Wenn keiner anruft, ist alles gut.

Der erste Trip ohne Eltern ist aufregend. Nicht nur für die Kinder. Denn so wenig wir es uns eingestehen wollen, loslassen fällt manchmal erst dann schwer, wenn man es muss.


Es ist Freitag Nachmittag, alles ist gepackt. Skier und Skiklamotten sind mit Namensaufklebern versehen, wir haben nochmal alles gemeinsam abgesprochen und den Koffer auf seinen Inhalt kontrolliert. Lotta ist ganz ruhig und fröhlich, während mir auf der Fahrt zum Busbahnhof die Pumpe geht: Mein großes Mädchen, meine Erste, fährt für zwei Nächte ohne uns auf Skiausfahrt mit dem Skiclub. In meinem Kopf geistern bereits jetzt tausend Fragen herum. Wird sie Anschluss finden? Hat sie nette Zimmergenossinnen? Kann sie ihre Skischuhe überhaupt selbst zuschnallen? Und wird sie Heimweh bekommen ?

Am Treffpunkt wartet schon der Bus, Lotta findet sofort einige Mädchen in der Menge, die sie flüchtig kennt. Ich steh da und wink typisch peinlich (wie Mamas das eben so machen) während Lotta eine Grimasse zieht, die mehr sagt als 1000 Worte, begleitet von der eindeutigen Geste „Mama, du bist so peinlich“. Ich bin stolz über diesen Abnabelungsprozess und doch auch irgendwie traurig. Ein ungutes Gefühl macht sich in meiner Magengegend breit. 2 Tage kein Kontakt zu meiner Tochter. Und damit meine ich wirklich KEINEN, denn auf dem Flyer der Skiausfahrt stand in großen roten Buchstaben „Handys, Videospielkonsolen und Ipads etc. sind absolut untersagt und werden sofort von den Betreuern eingesammelt“.

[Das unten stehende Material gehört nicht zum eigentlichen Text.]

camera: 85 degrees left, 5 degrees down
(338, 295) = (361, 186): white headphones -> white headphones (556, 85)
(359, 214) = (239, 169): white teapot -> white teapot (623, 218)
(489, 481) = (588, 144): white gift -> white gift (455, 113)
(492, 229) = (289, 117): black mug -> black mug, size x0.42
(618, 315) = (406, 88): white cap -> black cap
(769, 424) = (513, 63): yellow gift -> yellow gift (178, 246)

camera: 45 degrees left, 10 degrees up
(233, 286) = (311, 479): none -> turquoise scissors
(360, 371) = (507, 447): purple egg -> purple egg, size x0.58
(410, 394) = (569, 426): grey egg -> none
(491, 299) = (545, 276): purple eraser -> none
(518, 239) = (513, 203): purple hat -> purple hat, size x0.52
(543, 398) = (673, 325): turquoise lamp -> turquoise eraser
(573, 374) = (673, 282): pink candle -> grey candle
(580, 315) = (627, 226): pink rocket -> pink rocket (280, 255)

Bis dahin fand ich das auch so richtig gut. Wir sind in einer Welt, die einen täglichen Medienkonsum fast vorgibt. Das fängt bei Wetterberichtet für den Tag an, geht über diverse Whatsapp-Gruppen für Veransataltungen etc bis hin zu unserem täglichen Social-Media Update um zu gucken, ob sich die Welt denn auch noch dreht. Wir sind es gewöhnt, wurden quasi darauf konditioniert für alles eine Bestätigung zu erhalten. Geht eine Nachricht an die beste Freundin, checkt man bei längerer Antwortdauer schnell, ob die Häckchen hinter der Nachricht blau sind. Sind die Kinder auf Spielverabredungen bekommt man ungefragt Bilder von besonders herzigen Augenblicken. Wir verfolgen unsere Pakete bis zur Haustür und werden daraüber benachrichtigt wieviel Geld wir gerade mit unserer Revolut-Karte ausgegegben haben.

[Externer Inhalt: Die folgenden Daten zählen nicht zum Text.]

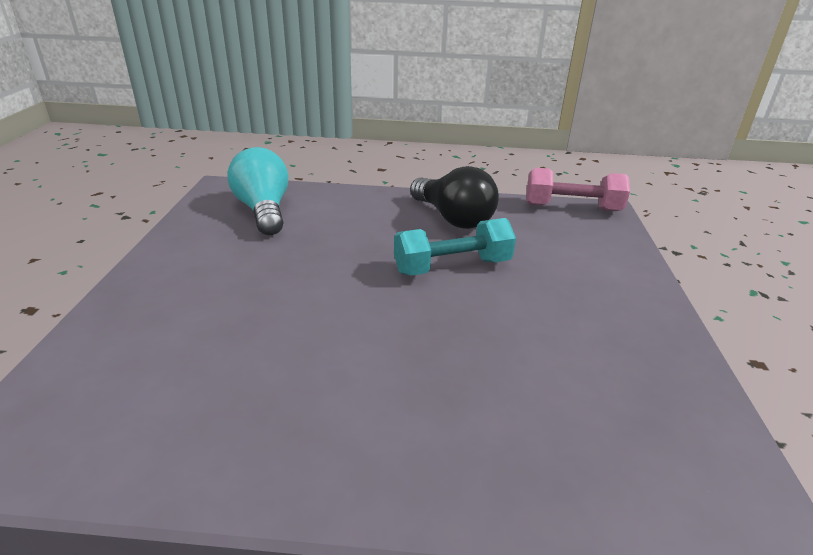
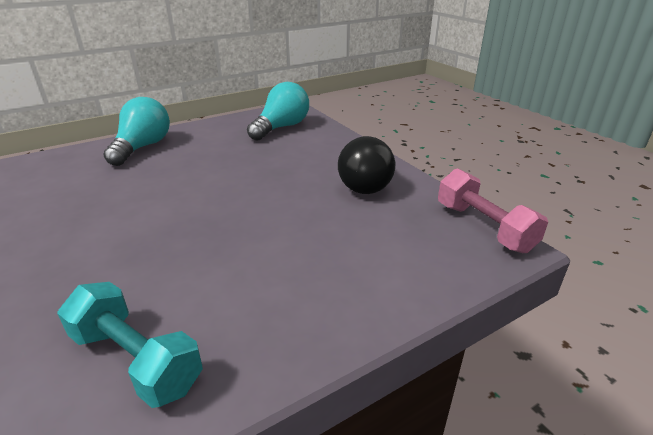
camera: 55 degrees right, 0 degrees up
(146, 317) = (143, 147): none -> turquoise light bulb
(452, 267) = (294, 206): turquoise dumbbell -> turquoise dumbbell (136, 360)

Versteht mich nicht falsch, das sind fantastische Neuerungen und ich benutze viele davon selbst, und doch fühlt man sich nicht komplett, wenn einem genau das auf einmal dann untersagt wird. In einem Gespräch mit meiner Mutter sprach ich daraufhin meine Sorgen an. Was ist, wenn Lotta etwas passiert ? Wie kann ich sicher sein, dass es ihr gut geht ?

Mamas Antwort darauf : „Wenn keiner anruft, ist wohl alles gut“.

Früher als wir Kinder waren und auf Klassenfahrt fuhren, riefen wir, wenn überhaupt, nämlich einmal während der 5 Tage von der Telefonzelle aus zu Hause an. Das wars. Und unsere Eltern haben sich sicherlich gefreut, waren aber auch nicht über die Maßen besorgt, dass es eben nur dieses eine Telefonat gab. Und genau darauf habe ich versucht mich zu besinnen.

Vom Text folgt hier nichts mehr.